В Литинституте нам рассказывали о психологии творчества. О замещении реальных человеческих переживаний их литературными моделями. И о целительном катарсисе, который помогает читателю преодолевать реальную душевную боль и реальную грусть. Апостол умел сделать из мелкой обиды почти шекспировскую трагедию, из пустяковой душевной царапины — годами не заживающую рану. А вот преодолевать их в реальной жизни, похоже, так и не научился. "Сережа, я умираю…" Как часто слышал я от Апостола эту сакраментальную фразу! А всего-то и надо было: хорошенько опохмелиться — и завязать.

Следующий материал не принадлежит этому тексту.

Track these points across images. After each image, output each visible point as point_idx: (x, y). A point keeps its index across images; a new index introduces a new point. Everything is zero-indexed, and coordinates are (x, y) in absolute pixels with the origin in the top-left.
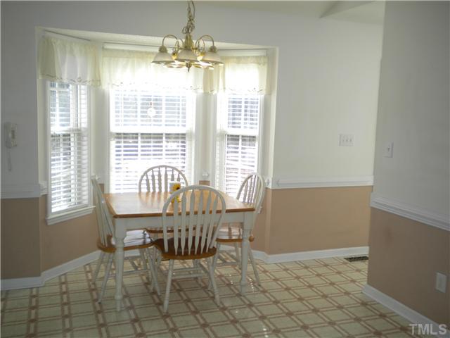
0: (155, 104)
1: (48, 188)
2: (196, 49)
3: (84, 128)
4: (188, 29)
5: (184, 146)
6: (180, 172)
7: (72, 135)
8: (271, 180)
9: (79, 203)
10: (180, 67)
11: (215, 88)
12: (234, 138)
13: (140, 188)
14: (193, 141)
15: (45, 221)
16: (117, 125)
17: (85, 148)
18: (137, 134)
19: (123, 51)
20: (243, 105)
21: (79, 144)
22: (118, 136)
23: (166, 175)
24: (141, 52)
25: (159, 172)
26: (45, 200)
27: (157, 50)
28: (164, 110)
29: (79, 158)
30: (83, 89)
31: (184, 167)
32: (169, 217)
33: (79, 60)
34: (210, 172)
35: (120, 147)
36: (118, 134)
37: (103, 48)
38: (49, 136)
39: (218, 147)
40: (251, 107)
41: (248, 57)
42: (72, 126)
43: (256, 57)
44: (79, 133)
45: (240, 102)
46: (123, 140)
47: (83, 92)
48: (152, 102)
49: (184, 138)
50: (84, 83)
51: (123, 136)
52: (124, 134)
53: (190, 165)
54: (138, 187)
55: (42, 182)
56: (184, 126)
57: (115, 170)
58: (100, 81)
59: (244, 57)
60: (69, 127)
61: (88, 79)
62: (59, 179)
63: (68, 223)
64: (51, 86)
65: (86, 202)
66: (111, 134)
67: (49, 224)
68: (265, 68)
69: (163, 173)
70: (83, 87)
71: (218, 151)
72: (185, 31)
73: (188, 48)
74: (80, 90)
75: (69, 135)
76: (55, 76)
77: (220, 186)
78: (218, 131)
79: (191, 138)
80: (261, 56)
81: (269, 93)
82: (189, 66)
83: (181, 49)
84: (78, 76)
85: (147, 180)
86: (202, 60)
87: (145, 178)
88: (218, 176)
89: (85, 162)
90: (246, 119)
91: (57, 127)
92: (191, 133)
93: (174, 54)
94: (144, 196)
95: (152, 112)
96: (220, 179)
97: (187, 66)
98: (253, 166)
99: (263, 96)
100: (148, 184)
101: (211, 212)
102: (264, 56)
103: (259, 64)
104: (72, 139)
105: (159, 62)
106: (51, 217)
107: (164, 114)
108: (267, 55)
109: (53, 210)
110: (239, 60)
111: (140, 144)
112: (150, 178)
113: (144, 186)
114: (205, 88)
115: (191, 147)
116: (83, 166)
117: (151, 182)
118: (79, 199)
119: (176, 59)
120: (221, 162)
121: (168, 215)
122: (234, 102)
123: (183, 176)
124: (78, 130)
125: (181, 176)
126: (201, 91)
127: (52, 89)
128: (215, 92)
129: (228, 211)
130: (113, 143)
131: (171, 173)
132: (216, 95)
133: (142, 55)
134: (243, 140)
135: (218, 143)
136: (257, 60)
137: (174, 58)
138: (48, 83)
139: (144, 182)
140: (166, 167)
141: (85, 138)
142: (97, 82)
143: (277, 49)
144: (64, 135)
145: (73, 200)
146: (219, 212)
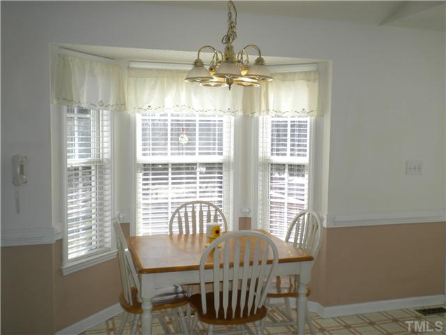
0: (187, 130)
1: (64, 232)
2: (239, 62)
3: (107, 159)
4: (228, 39)
5: (221, 178)
6: (217, 210)
7: (93, 168)
8: (325, 217)
9: (101, 247)
10: (218, 84)
11: (257, 110)
12: (280, 167)
13: (171, 228)
14: (232, 172)
15: (60, 271)
16: (144, 155)
17: (107, 182)
18: (167, 165)
19: (151, 70)
20: (289, 128)
21: (101, 178)
22: (146, 167)
23: (201, 212)
24: (171, 71)
25: (193, 208)
26: (61, 245)
27: (190, 68)
28: (197, 137)
29: (101, 194)
30: (106, 114)
31: (221, 202)
32: (208, 270)
33: (101, 82)
34: (252, 207)
35: (147, 179)
36: (145, 165)
37: (129, 68)
38: (66, 170)
39: (260, 178)
40: (299, 131)
41: (295, 73)
42: (93, 157)
43: (305, 72)
44: (101, 165)
45: (286, 126)
46: (151, 172)
47: (105, 118)
48: (183, 127)
49: (221, 168)
50: (107, 107)
51: (151, 167)
52: (153, 165)
53: (228, 199)
54: (168, 226)
55: (56, 226)
56: (221, 154)
57: (142, 207)
58: (125, 104)
59: (290, 73)
60: (89, 158)
61: (111, 103)
62: (77, 219)
63: (88, 271)
64: (68, 111)
65: (108, 245)
66: (138, 164)
67: (64, 275)
68: (316, 85)
69: (197, 210)
70: (105, 111)
71: (260, 183)
72: (224, 41)
73: (229, 60)
74: (102, 115)
75: (90, 168)
76: (72, 100)
77: (263, 224)
78: (260, 160)
79: (229, 168)
80: (310, 72)
81: (321, 114)
82: (230, 83)
83: (220, 62)
84: (100, 100)
85: (179, 218)
86: (247, 75)
87: (177, 215)
88: (260, 212)
89: (107, 198)
90: (293, 145)
91: (75, 159)
92: (229, 162)
93: (211, 69)
94: (175, 239)
95: (184, 139)
96: (263, 214)
97: (228, 84)
98: (303, 200)
99: (313, 118)
100: (180, 222)
101: (260, 263)
102: (314, 72)
103: (309, 80)
104: (93, 173)
105: (193, 80)
106: (66, 265)
107: (197, 141)
108: (318, 70)
109: (70, 257)
110: (284, 77)
111: (170, 176)
112: (182, 215)
113: (176, 225)
114: (244, 110)
115: (229, 177)
116: (106, 203)
117: (183, 219)
118: (100, 241)
119: (214, 75)
120: (264, 195)
121: (207, 268)
122: (277, 126)
123: (220, 211)
124: (100, 162)
125: (218, 213)
126: (240, 114)
127: (69, 115)
128: (256, 115)
129: (281, 261)
130: (140, 176)
131: (207, 209)
132: (257, 118)
133: (173, 75)
134: (290, 170)
135: (260, 173)
136: (306, 76)
137: (212, 73)
138: (65, 108)
139: (176, 220)
140: (201, 202)
141: (108, 171)
142: (121, 106)
143: (331, 62)
144: (85, 168)
145: (94, 243)
146: (270, 262)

"В твоих стихах слишком много заёмного: образы, интонации. Словарь, наконец, — говорил я Апостолу в юбилейном декабре — там, у Витьки на квартире. — Красиво, не спорю, но ведь это не более чем стилизация! Подделка под старину. Игра в былинно-сказочную Русь, придуманную ещё в позапрошлом веке. Отсюда столько литературных аллюзий и прямых параллелей с Клюевым, Рубцовым, Кузнецовым… Это безусловная вторичность".

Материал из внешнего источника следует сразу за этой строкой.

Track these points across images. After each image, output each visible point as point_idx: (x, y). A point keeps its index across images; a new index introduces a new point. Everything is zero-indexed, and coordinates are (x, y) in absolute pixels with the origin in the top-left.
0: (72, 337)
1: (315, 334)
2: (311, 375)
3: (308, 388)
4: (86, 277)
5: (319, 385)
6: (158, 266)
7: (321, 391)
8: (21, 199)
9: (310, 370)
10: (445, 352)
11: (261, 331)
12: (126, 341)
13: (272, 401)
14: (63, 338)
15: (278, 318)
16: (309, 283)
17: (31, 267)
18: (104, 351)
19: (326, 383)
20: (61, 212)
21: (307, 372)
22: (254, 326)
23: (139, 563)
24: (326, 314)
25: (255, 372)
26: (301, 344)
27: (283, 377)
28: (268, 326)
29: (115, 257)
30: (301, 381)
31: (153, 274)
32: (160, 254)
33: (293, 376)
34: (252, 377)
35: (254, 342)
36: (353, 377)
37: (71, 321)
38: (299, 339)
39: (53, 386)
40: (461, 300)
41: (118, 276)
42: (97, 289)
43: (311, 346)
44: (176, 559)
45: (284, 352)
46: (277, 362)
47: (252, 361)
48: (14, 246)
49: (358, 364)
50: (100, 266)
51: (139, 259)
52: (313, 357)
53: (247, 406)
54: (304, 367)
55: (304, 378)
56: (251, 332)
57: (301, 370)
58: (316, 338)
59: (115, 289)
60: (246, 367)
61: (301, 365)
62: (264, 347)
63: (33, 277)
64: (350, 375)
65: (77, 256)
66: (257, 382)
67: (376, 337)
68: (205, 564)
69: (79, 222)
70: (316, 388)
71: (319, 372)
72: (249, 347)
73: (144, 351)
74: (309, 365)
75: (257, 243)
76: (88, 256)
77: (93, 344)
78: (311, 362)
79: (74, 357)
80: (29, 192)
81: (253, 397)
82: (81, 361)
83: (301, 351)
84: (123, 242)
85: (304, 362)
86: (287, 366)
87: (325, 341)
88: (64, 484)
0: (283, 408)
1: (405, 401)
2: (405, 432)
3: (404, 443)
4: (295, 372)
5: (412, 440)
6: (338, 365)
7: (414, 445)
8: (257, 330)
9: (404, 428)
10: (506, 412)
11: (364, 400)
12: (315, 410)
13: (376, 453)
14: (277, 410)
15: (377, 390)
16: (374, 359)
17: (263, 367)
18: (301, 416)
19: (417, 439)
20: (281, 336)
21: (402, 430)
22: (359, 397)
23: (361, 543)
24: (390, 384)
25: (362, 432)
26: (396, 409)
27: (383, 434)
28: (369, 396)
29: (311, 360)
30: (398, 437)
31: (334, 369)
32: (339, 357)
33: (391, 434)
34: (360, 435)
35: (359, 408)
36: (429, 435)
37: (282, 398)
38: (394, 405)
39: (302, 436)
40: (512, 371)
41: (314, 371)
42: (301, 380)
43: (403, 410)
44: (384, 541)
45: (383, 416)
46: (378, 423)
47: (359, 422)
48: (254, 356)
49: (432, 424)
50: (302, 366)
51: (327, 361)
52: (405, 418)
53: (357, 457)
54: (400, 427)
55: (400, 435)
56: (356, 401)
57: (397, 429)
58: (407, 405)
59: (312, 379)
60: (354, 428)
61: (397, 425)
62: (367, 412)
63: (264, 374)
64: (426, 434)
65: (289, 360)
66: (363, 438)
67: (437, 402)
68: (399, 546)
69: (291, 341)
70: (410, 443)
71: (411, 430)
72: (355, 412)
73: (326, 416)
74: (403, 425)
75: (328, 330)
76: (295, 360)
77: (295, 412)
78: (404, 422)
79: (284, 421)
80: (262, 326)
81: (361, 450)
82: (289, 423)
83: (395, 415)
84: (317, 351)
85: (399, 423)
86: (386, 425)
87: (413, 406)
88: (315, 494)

"Серёжа, ты неправ, — отвечал мне Апостол. — Просто я живу по завету Юрия Кузнецова: "Заимствовать нельзя, но преображать можно всё!" В его глазах, прежде грустных, слегка виноватых, а теперь всезнающих и с хитрецой, плясали мелкие бесы деревенского ведуна.

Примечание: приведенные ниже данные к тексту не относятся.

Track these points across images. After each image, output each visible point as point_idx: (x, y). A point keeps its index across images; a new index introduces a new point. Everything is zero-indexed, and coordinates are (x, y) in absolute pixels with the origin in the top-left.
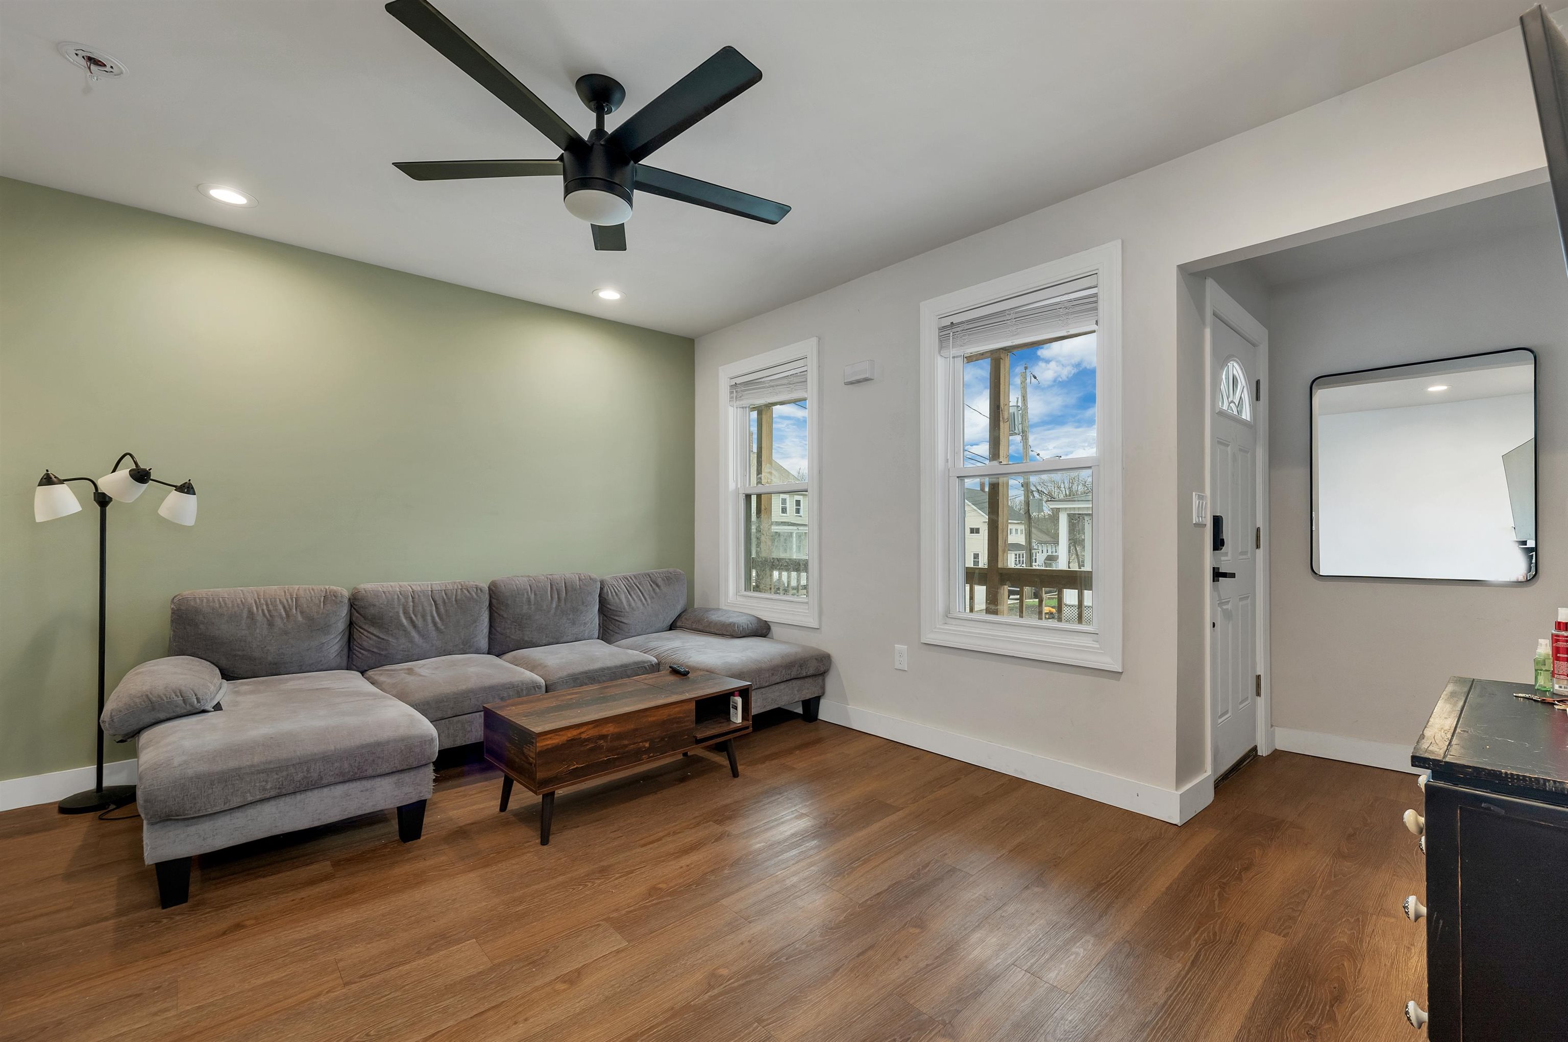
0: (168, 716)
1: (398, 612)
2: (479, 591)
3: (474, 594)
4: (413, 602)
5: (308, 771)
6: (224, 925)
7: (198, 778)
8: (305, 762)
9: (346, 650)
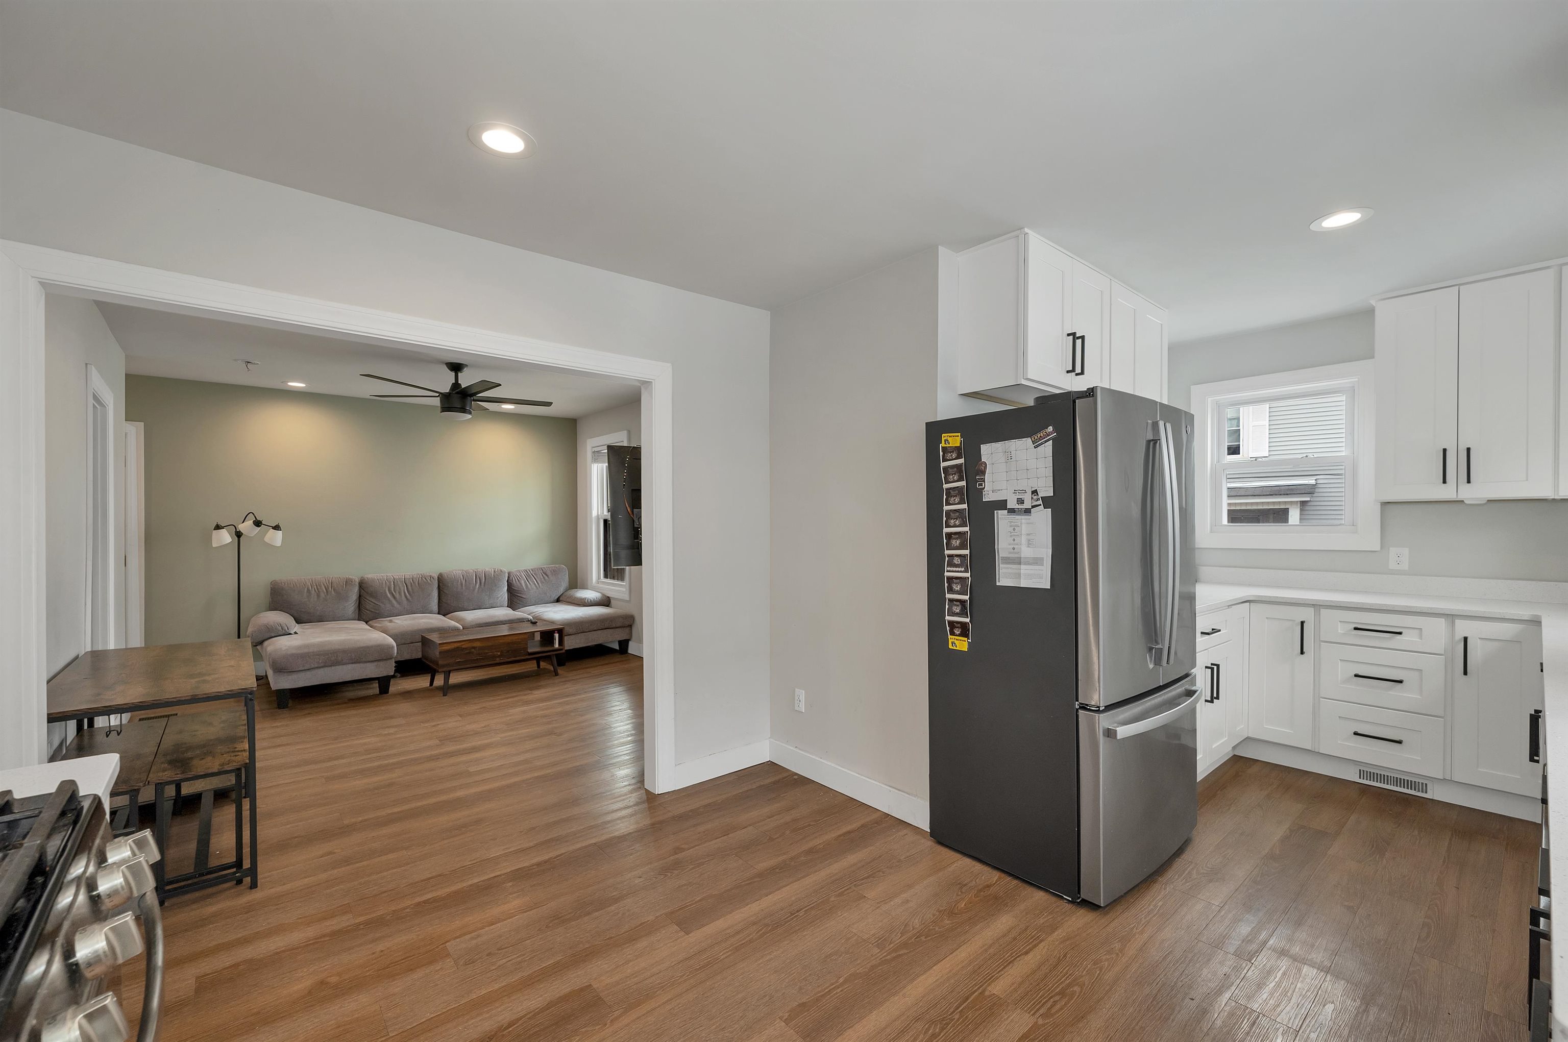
0: (276, 635)
1: (385, 590)
2: (432, 579)
3: (429, 581)
4: (394, 584)
5: (337, 656)
6: (304, 713)
7: (293, 655)
8: (335, 652)
9: (357, 611)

"Преображать — это как? Вроде Шишкина — изготовлять романы из цитат?" — не отставал я. "Серёжа, ты ничего не понимаешь! — рубил Апостол. — Всё давно уже написано до нас, ничего нового мы с тобой не создадим. Но можно улучшить то, что уже есть. Вот это я и называю преображением".
Чем дальше уходил Апостол в преображение чужих стихов, тем чаще вздыхал в нём провинциальный гений. Тем отчетливей проступало сквозь все еще сильные строчки желание литературной славы. Прижизненной или посмертной, все равно. Но — славы, славы… "Поэт я в России один из лучших"… — прочитал я как-то в интернете фразу Апостола. И признаться, нисколько этому не удивился.
Незадолго до смерти Апостол начнёт бороться за премию "Народный поэт", ежегодно присуждаемую сайтом "Стихи. ру", — за этот фантом всеобщего читательского признания, рассчитанный не иначе как на самолюбие непризнанных стихотворцев. Апостол выплеснет в интернет почти все, что успел написать за сорок лет — стихи, прозу, эссе… Тогда же родится и миф о том, что четыреста стихотворений Апостол написал всего лишь за две недели.
Литературные конкурсы не могут быть объективными по определению, и уж тем более в интернете. Полагая, что голосование может завершиться не в его пользу, Апостол кинется искать справедливости в подсчёте читательских голосов. Он опубликует на "Стихи. ру" "Народный поэт от 0,0001" — довольно сумбурную текстовую смесь из замечаний по существу и осколков уязвлённого самолюбия. Он с нетерпением будет ждать итогов голосования — и не доживёт до них всего лишь десяток дней.
Никчемную, в общем-то, премию Апостолу всё же дадут.